Oceana Launches New Campaign in U.S. to Stop Seafood Fraud
Oceana, the largest international advocacy group working solely to protect the world's oceans, today launched its new campaign to Stop Seafood Fraud at The National Press Club in Washington, D.C. At the press briefing, Oceana and other experts explained how seafood fraud can come in many different forms - from mislabeling fish and falsifying documents to adding too much ice to packaging - and how it hurts our oceans, wallets and health, reports www.megafishnet.com with reference to Oceana.
"We can track organic bananas back to packing stations on farms in Central and Latin America, yet consumers are given little to no information about one of the most popular foods in the United States - seafood," said Dr. Michael Hirshfield, senior vice president for North America and chief scientist for Oceana. "With imports representing the vast majority of the seafood eaten in the United States, it's more important than ever to know what we are eating and where, when and how it was caught."
Oceana also today released a new report entitled Bait and Switch: How Seafood Fraud Hurts Our Oceans, Our Wallets and Our Health. The report found that while 84 percent of the seafood eaten in the United States is imported, only two percent is currently inspected and less than 0.001 percent specifically for fraud. In fact, recent studies have found that seafood may be mislabeled as often as 25 to 70 percent of the time for fish like red snapper, wild salmon and Atlantic cod, disguising species that are less desirable, cheaper or more readily available.
"We've tested well over 1,000 fish fillet samples over the past four years, from more than 50 cities across the country," said William Gergits, co-founder and managing member of Therion International, LLC, (Saratoga Springs, NY), a worldwide leader in DNA testing of seafood. "Results from our DNA lab show that about half the time (an average of 50 percent) the fish you are eating is not the species listed on the menu."
Despite growing concern about where our food comes from, consumers are frequently served the wrong fish - a completely different species than the one they paid for. With about 1,700 different species of seafood from all over the world now available in the U.S., it is unrealistic to expect consumers to be able to independently and accurately determine what fish is really being served.

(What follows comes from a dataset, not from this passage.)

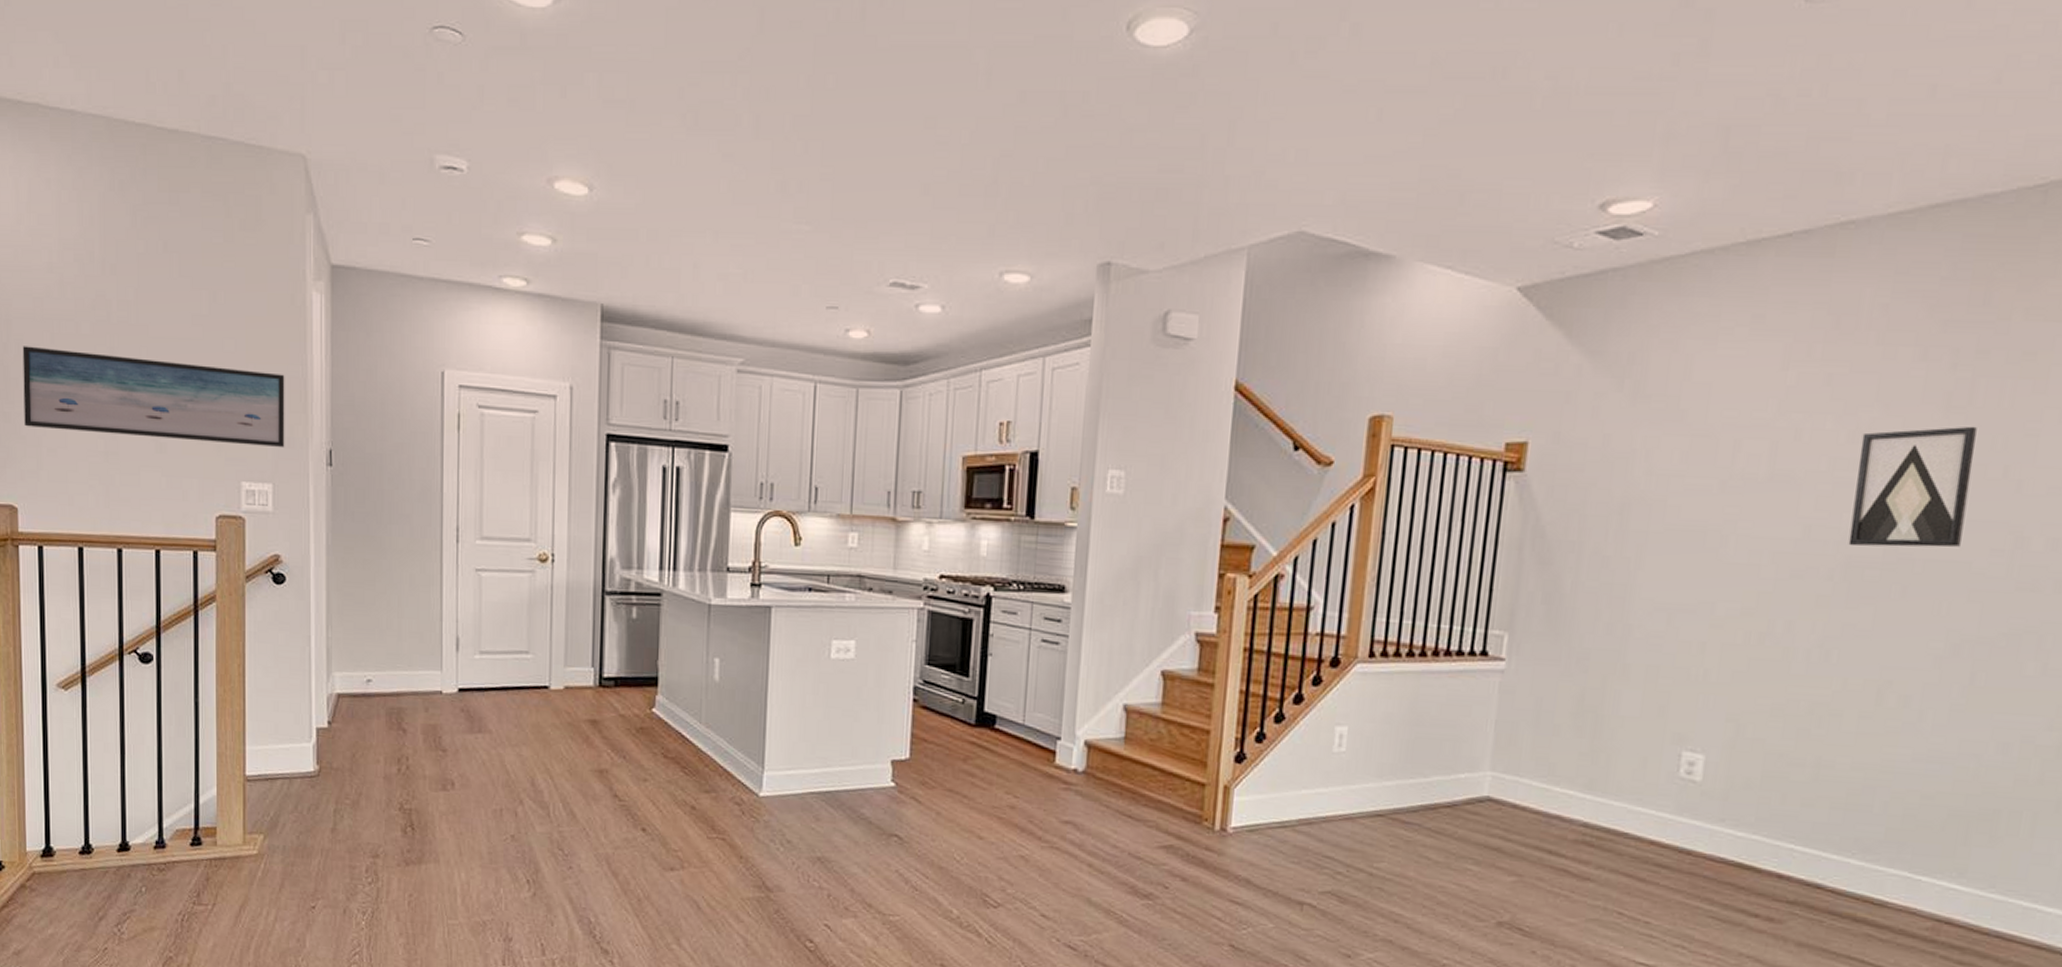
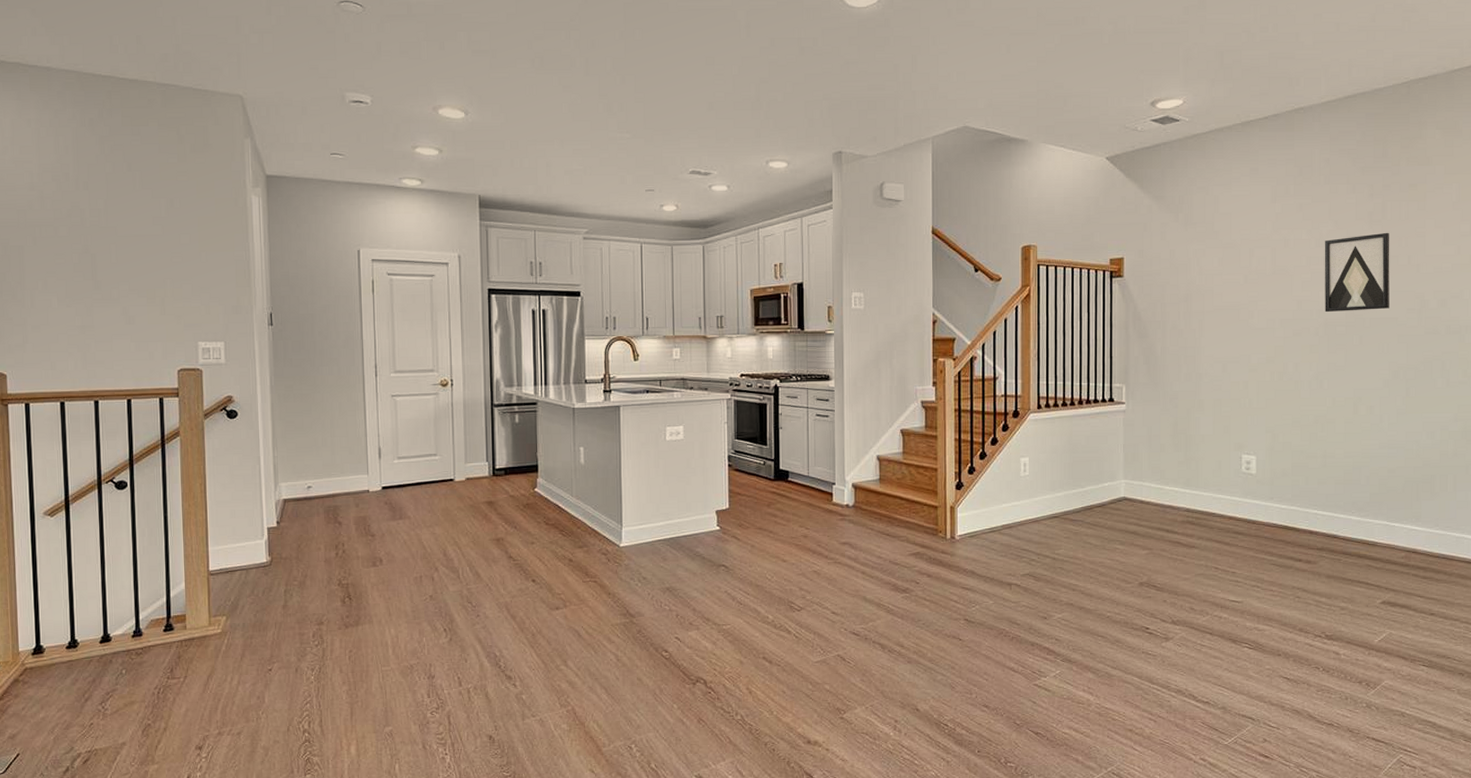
wall art: present [22,346,285,448] -> none [8,248,234,314]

"Seafood fraud puts consumers and restaurants trying to make honest, eco-friendly choices at a disadvantage," said Ellen Kassoff Gray, general manager and co-owner of top-tier D.C. restaurants Watershed and Equinox. "We need the U.S. government to provide us with the tools to make good decisions for our oceans, our pocketbooks and our health. It's just good business."
Our seafood is following an increasingly complex path from fishing vessel to processor to distributor and ultimately our plates. Seafood safety is handled by a patchwork of laws with no federal agency definitively in charge of addressing seafood fraud. Little coordination or information sharing exists within the U.S. government and many of these laws are not being fully implemented.
"Seafood fraud can happen at many steps in the supply chain," said Stephen Vilnit, commercial fisheries outreach and marketing at the Maryland Department of Natural Resources. "There are no longer any excuses for seafood fraud. We've got the technology to trace our seafood - and that's good for everyone from the fisherman to the consumer."
Oceana is calling on the federal government to make combating seafood fraud a priority, including implementing existing laws, increasing inspections, and improving coordination and information sharing among federal agencies. Oceana is also working to ensure that the seafood sold in the U.S. is safe, legal and honestly labeled, including requiring a traceability scheme where information such as when, where, and how a fish is caught follows it throughout the supply chain - from boat to plate - allowing consumers to make more informed decisions about the food they eat.